> Tasks and exercises:
a – Name every lean meat that the article on foods for pregnant women says to focus protein intake on.
b – In the article on foods for pregnant women, what does avoiding excessively fatty meats help with?
c – Please carry on the article about the best foods for pregnant women from the point where it stops.

Best Foods for Pregnant Women
For pregnant women, your diet is the primary source of nutrition for your developing baby. It’s essential to maintain a balanced and healthy diet during pregnancy to ensure you’re giving your baby what it needs to grow strong and healthy. Still, there are some nutrients that are even more important for pregnant women and their developing baby.
This article will cover the best foods for pregnant women that you’ll want to include in your pregnancy health plan.
It’s important that you consume plenty of protein and calcium to aid in the development of your unborn baby. In the case of dairy products, you’ll be giving your baby both! Foods like yogurt and cheese contain high levels of protein and are also calcium rich foods, making them great additions to your pregnancy diet.
Lean Meat and Proteins
By maintaining a diet high in lean proteins, you’ll ensure your baby is getting the nutrition it needs to grow. Avoiding excessively fatty meats will also help keep your blood pressure levels in a safe place, which is important for pregnant women. Focus your protein intake on lean meats such as white meat chicken, turkey, and fish. Be sure to avoid seafood with high mercury levels like swordfish or bigeye tuna, and stick to fish rich in Omega 3 like salmon.

> Dataset:
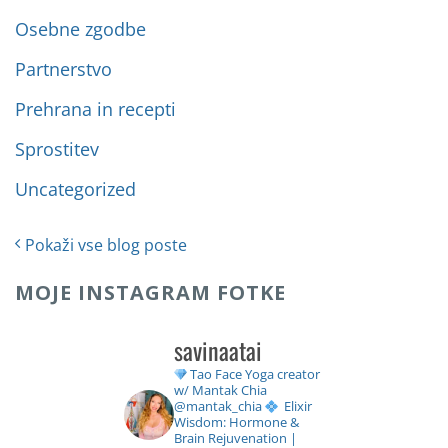
Osebne zgodbe
Partnerstvo
Prehrana in recepti
Sprostitev
Uncategorized
Pokaži vse blog poste
MOJE INSTAGRAM FOTKE
savinaatai
Tao Face Yoga creator
w/ Mantak Chia
@mantak_chia
Elixir
Wisdom: Hormone &
Brain Rejuvenation |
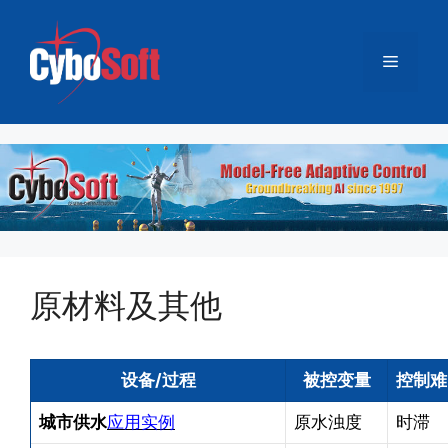
跳
至
菜
内
容
单
原材料及其他
设备/过程
被控变量
控制难
城市供水
应用实例
原水浊度
时滞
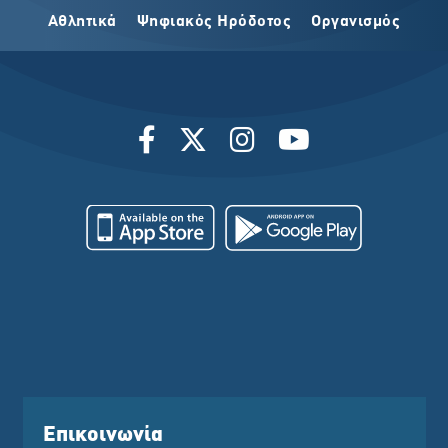
Αθλητικά
Ψηφιακός Ηρόδοτος
Οργανισμός
Επικοινωνία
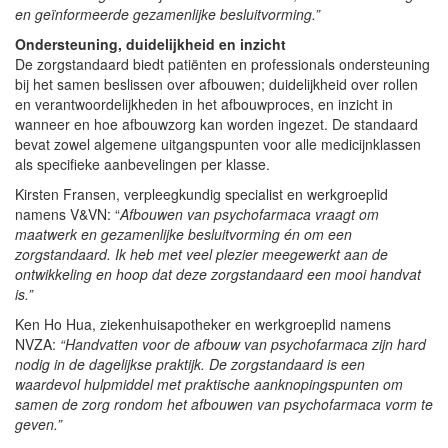
en geïnformeerde gezamenlijke besluitvorming.”
Ondersteuning, duidelijkheid en inzicht
De zorgstandaard biedt patiënten en professionals ondersteuning
bij het samen beslissen over afbouwen; duidelijkheid over rollen
en verantwoordelijkheden in het afbouwproces, en inzicht in
wanneer en hoe afbouwzorg kan worden ingezet. De standaard
bevat zowel algemene uitgangspunten voor alle medicijnklassen
als specifieke aanbevelingen per klasse.
Kirsten Fransen, verpleegkundig specialist en werkgroeplid
namens V&VN: “
Afbouwen van psychofarmaca vraagt om
maatwerk en gezamenlijke besluitvorming én om een
zorgstandaard. Ik heb met veel plezier meegewerkt aan de
ontwikkeling en hoop dat deze zorgstandaard een mooi handvat
is.”
Ken Ho Hua, ziekenhuisapotheker en werkgroeplid namens
NVZA:
“Handvatten voor de afbouw van psychofarmaca zijn hard
nodig in de dagelijkse praktijk. De zorgstandaard is een
waardevol hulpmiddel met praktische aanknopingspunten om
samen de zorg rondom het afbouwen van psychofarmaca vorm te
geven.”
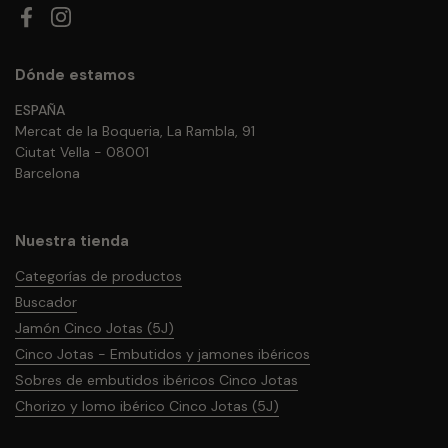
Facebook
Instagram
Dónde estamos
ESPAÑA
Mercat de la Boqueria, La Rambla, 91
Ciutat Vella - 08001
Barcelona
Nuestra tienda
Categorías de productos
Buscador
Jamón Cinco Jotas (5J)
Cinco Jotas - Embutidos y jamones ibéricos
Sobres de embutidos ibéricos Cinco Jotas
Chorizo y lomo ibérico Cinco Jotas (5J)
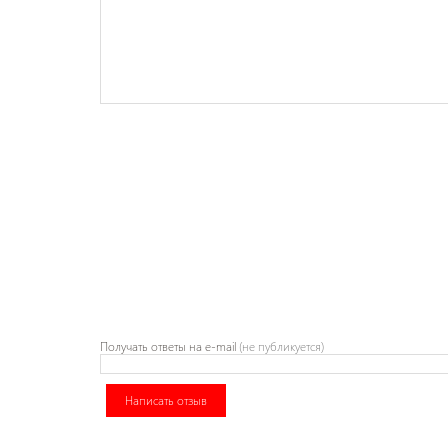
Получать ответы
на e-mail
(не публикуется)
Написать отзыв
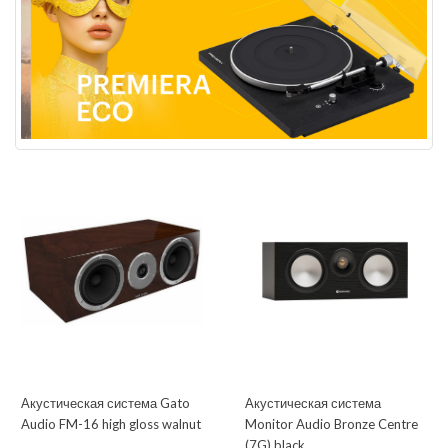
Акустическая система Gato
Акустическая система
Audio FM-16 high gloss walnut
Monitor Audio Bronze Centre
(7G) black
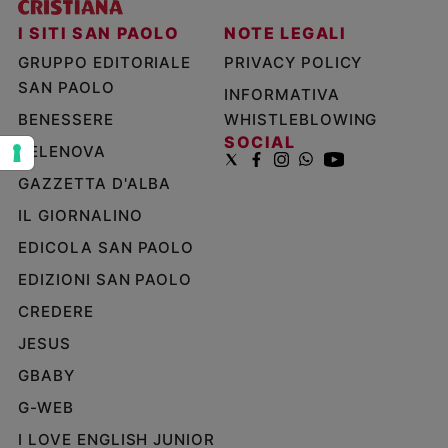
e
I SITI SAN PAOLO
NOTE LEGALI
giovani
GRUPPO EDITORIALE
PRIVACY POLICY
Adolescenza
SAN PAOLO
Bioetica
INFORMATIVA
BENESSERE
WHISTLEBLOWING
SOCIAL
TELENOVA
Vai
GAZZETTA D'ALBA
IL GIORNALINO
Riflessioni
EDICOLA SAN PAOLO
EDIZIONI SAN PAOLO
Foto
CREDERE
Video
JESUS
GBABY
Podcast
G-WEB
I LOVE ENGLISH JUNIOR
Privacy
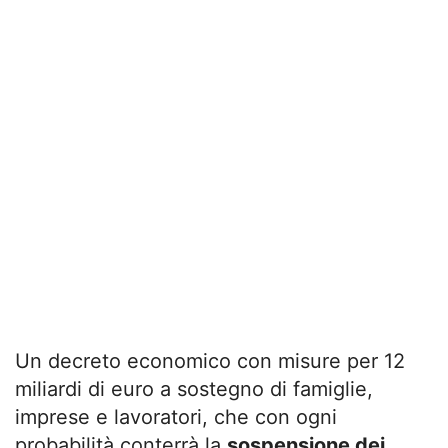
Un decreto economico con misure per 12
miliardi di euro a sostegno di famiglie,
imprese e lavoratori, che con ogni
probabilità conterrà la
sospensione dei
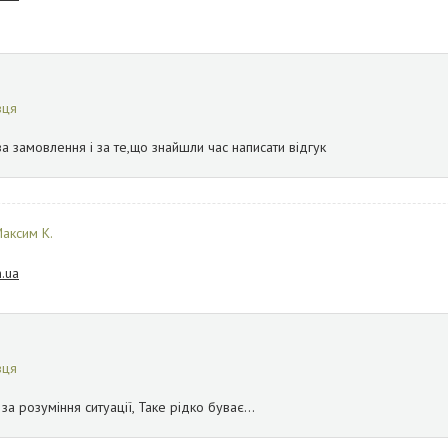
вця
за замовлення і за те,що знайшли час написати відгук
аксим К.
.ua
вця
а розуміння ситуації, Таке рідко буває...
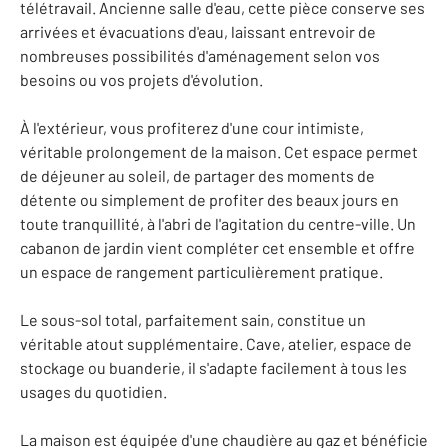
télétravail. Ancienne salle d'eau, cette pièce conserve ses
arrivées et évacuations d'eau, laissant entrevoir de
nombreuses possibilités d'aménagement selon vos
besoins ou vos projets d'évolution.
À l'extérieur, vous profiterez d'une cour intimiste,
véritable prolongement de la maison. Cet espace permet
de déjeuner au soleil, de partager des moments de
détente ou simplement de profiter des beaux jours en
toute tranquillité, à l'abri de l'agitation du centre-ville. Un
cabanon de jardin vient compléter cet ensemble et offre
un espace de rangement particulièrement pratique.
Le sous-sol total, parfaitement sain, constitue un
véritable atout supplémentaire. Cave, atelier, espace de
stockage ou buanderie, il s'adapte facilement à tous les
usages du quotidien.
La maison est équipée d'une chaudière au gaz et bénéficie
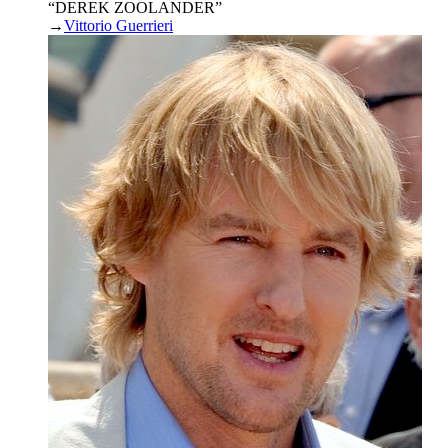
“DEREK ZOOLANDER”
→
Vittorio Guerrieri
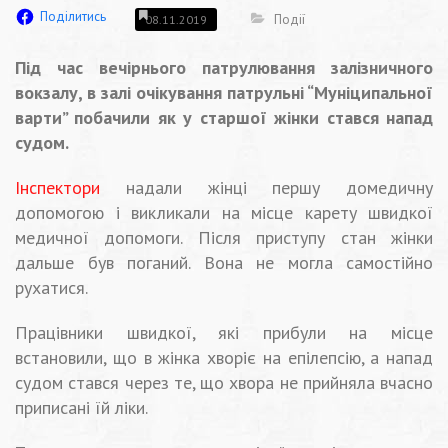
Поділитись
Події
08.11.2019
Під час вечірнього патрулювання залізничного
вокзалу, в залі очікування патрульні “Муніципальної
варти” побачили як у старшої жінки стався напад
судом.
Інспектори
надали жінці першу домедичну
допомогою і викликали на місце карету швидкої
медичної допомоги. Після приступу стан жінки
дальше був поганий. Вона не могла самостійно
рухатися.
Працівники швидкої, які прибули на місце
встановили, що в жінка хворіє на епілепсію, а напад
судом стався через те, що хвора не прийняла вчасно
приписані їй ліки.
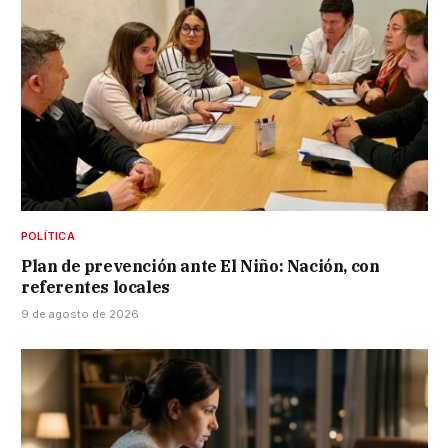
POLÍTICA
Plan de prevención ante El Niño: Nación, con
referentes locales
9 de agosto de 2026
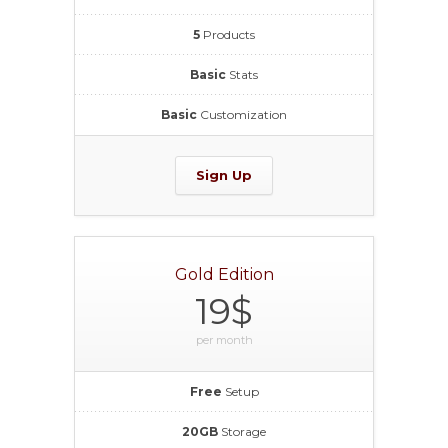
5
Products
Basic
Stats
Basic
Customization
Sign Up
Gold Edition
19$
per month
Free
Setup
20GB
Storage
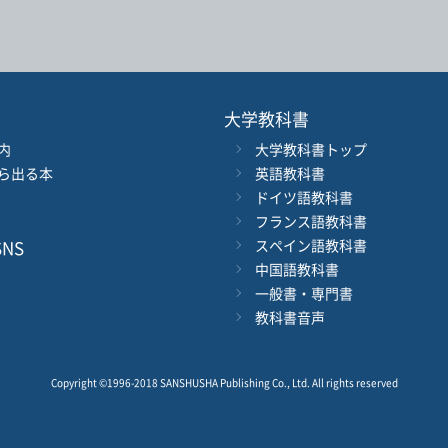
著者名
ジャンル
大学教科書
内
大学教科書トップ
ル
発行年月
ら出る本
英語教科書
ドイツ語教科書
電子版
フランス語教科書
付加情報
※5桁の数字を入力してください
音声DL
NS
スペイン語教科書
中国語教科書
一般書・専門書
検 索
検索条件をクリア
教科書音声
Copyright ©1996-2018 SANSHUSHA Publishing Co., Ltd.
All rights reserved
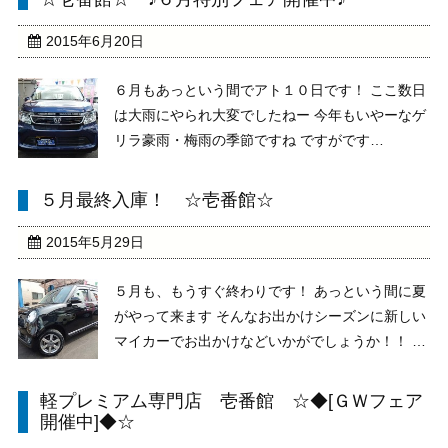
です笑 さてさて。。。 そんなことよりも！ 本
日、３ ...
2015年6月20日
６月もあっという間でアト１０日です！ ここ数日
は大雨にやられ大変でしたねー 今年もいやーなゲ
リラ豪雨・梅雨の季節ですね ですがです
が・・・・・・残すところアト１０日間ではあり
ますが、 シークレットフェアを開催したいと思い
５月最終入庫！ ☆壱番館☆
ます！ 通常の価格では絶対にお出しできない、
シークレットフ ...
2015年5月29日
５月も、もうすぐ終わりです！ あっという間に夏
がやって来ます そんなお出かけシーズンに新しい
マイカーでお出かけなどいかがでしょうか！！ 今
月も選りすぐりのお車がそろっております そんな
中から、入庫したてのお車をご紹介していきます
軽プレミアム専門店 壱番館 ☆◆[ＧＷフェア
２５年式 Ｎ－ＯＮＥ プレミアムツアラー Ｌ
開催中]◆☆
パッケ ...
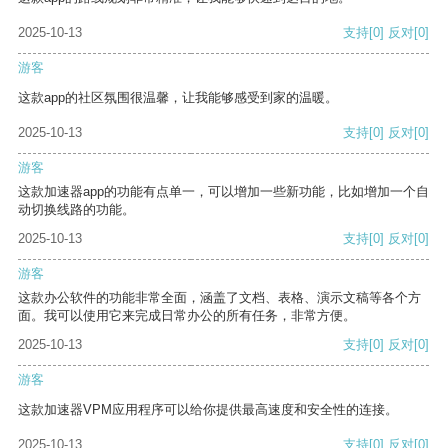
2025-10-13
支持
[0]
反对
[0]
游客
这款app的社区氛围很温馨，让我能够感受到家的温暖。
2025-10-13
支持
[0]
反对
[0]
游客
这款加速器app的功能有点单一，可以增加一些新功能，比如增加一个自
动切换线路的功能。
2025-10-13
支持
[0]
反对
[0]
游客
这款办公软件的功能非常全面，涵盖了文档、表格、演示文稿等各个方
面。我可以使用它来完成日常办公的所有任务，非常方便。
2025-10-13
支持
[0]
反对
[0]
游客
这款加速器VPM应用程序可以给你提供最高速度和安全性的连接。
2025-10-13
支持
[0]
反对
[0]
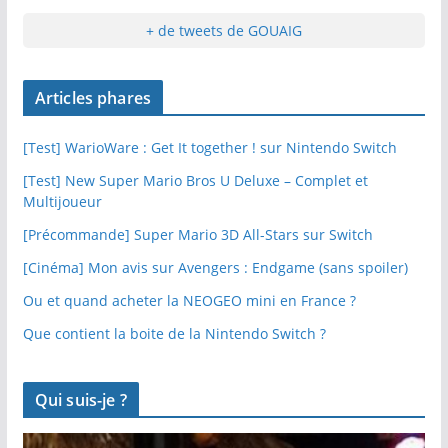
+ de tweets de GOUAIG
Articles phares
[Test] WarioWare : Get It together ! sur Nintendo Switch
[Test] New Super Mario Bros U Deluxe – Complet et
Multijoueur
[Précommande] Super Mario 3D All-Stars sur Switch
[Cinéma] Mon avis sur Avengers : Endgame (sans spoiler)
Ou et quand acheter la NEOGEO mini en France ?
Que contient la boite de la Nintendo Switch ?
Qui suis-je ?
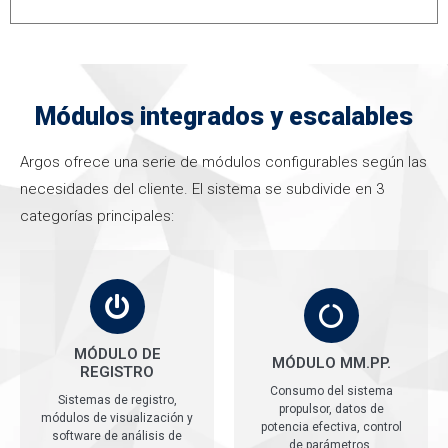
Módulos integrados y escalables
Argos ofrece una serie de módulos configurables según las
necesidades del cliente. El sistema se subdivide en 3
categorías principales:
MÓDULO DE
MÓDULO MM.PP.
REGISTRO
Consumo del sistema
Sistemas de registro,
propulsor, datos de
módulos de visualización y
potencia efectiva, control
software de análisis de
de parámetros.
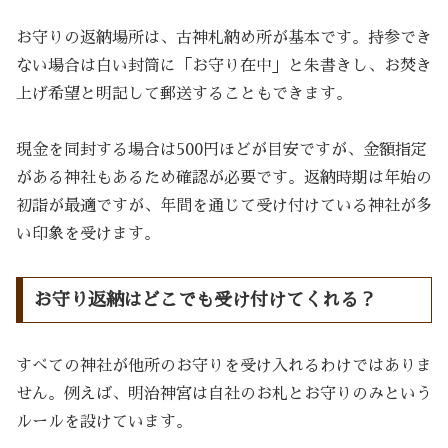
お守りの返納場所は、古神札納め所が基本です
。持参でき
ない場合は白い封筒に「お守り在中」と朱書きし、お焚き
上げ希望と明記して郵送することもできます。
現金を同封する場合は500円ほどが目安ですが、金額指定
がある神社もあるため確認が必要です。
返納時期は年始の
初詣が最適ですが、年間を通じて受け付けている神社が多
い印象を受けます
。
お守り返納はどこでも受け付けてくれる？
すべての神社が他所のお守りを受け入れるわけではありま
せん。例えば、明治神宮は自社のお札とお守りのみという
ルールを設けています。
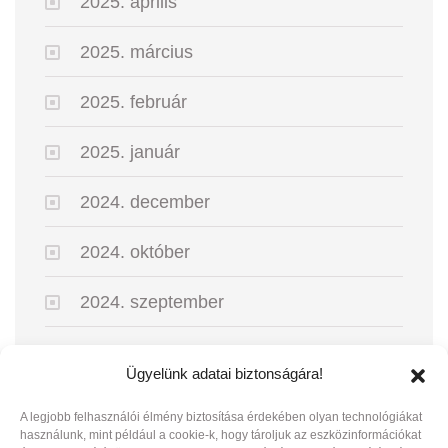
2025. április
2025. március
2025. február
2025. január
2024. december
2024. október
2024. szeptember
2024. augusztus
Ügyelünk adatai biztonságára!
2024. május
A legjobb felhasználói élmény biztosítása érdekében olyan technológiákat
használunk, mint például a cookie-k, hogy tároljuk az eszközinformációkat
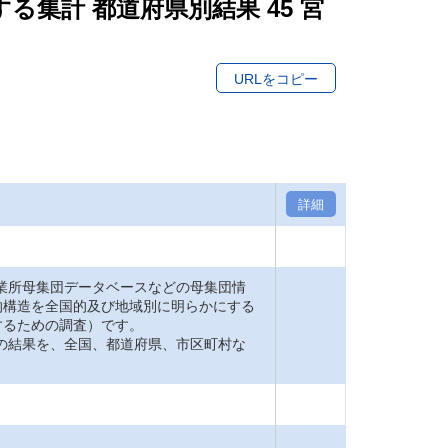
する集計 都道府県別結果 45 宮
URLをコピー
詳細
業所母集団データベースなどの母集団情
的構造を全国的及び地域別に明らかにする
するための調査）です。
の結果を、全国、都道府県、市区町村な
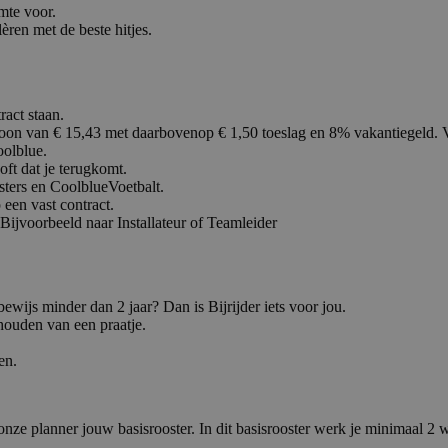
imte voor.
ren met de beste hitjes.
ract staan.
loon van € 15,43 met daarbovenop € 1,50 toeslag en 8% vakantiegeld. Vak
oolblue.
oft dat je terugkomt.
ters en CoolblueVoetbalt.
 een vast contract.
 Bijvoorbeeld naar Installateur of Teamleider
ewijs minder dan 2 jaar? Dan is Bijrijder iets voor jou.
houden van een praatje.
en.
nze planner jouw basisrooster. In dit basisrooster werk je minimaal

> Answer list:
a – White meat chicken, turkey, and fish.

b – It helps keep blood pressure levels in a safe place.

c –
Dark Leafy Greens
Dark leafy greens are a nutrient dense food that are a great source of calcium, which is perfect for pregnant women. These foods are rich in fiber, vitamins, iron, potassium, and folate, which is one of the most important nutrients for pregnant women.
Speaking of folates, legumes are one of the best sources of folate and are also high in plant-based protein. Foods such as lentils, chickpeas, peanuts, and beans are rich in folate and are also great sources of calcium, fiber, and iron.
Foods to Avoid During Pregnancy
Just like there are foods that every pregnant woman should try to incorporate into their diet, there are also some foods that pregnant women should avoid for various reasons. These include unpasteurized juice and cheeses, raw seafood, excessively rare meat, raw eggs, hot dogs, deli meats, and fish that contain high levels of mercury.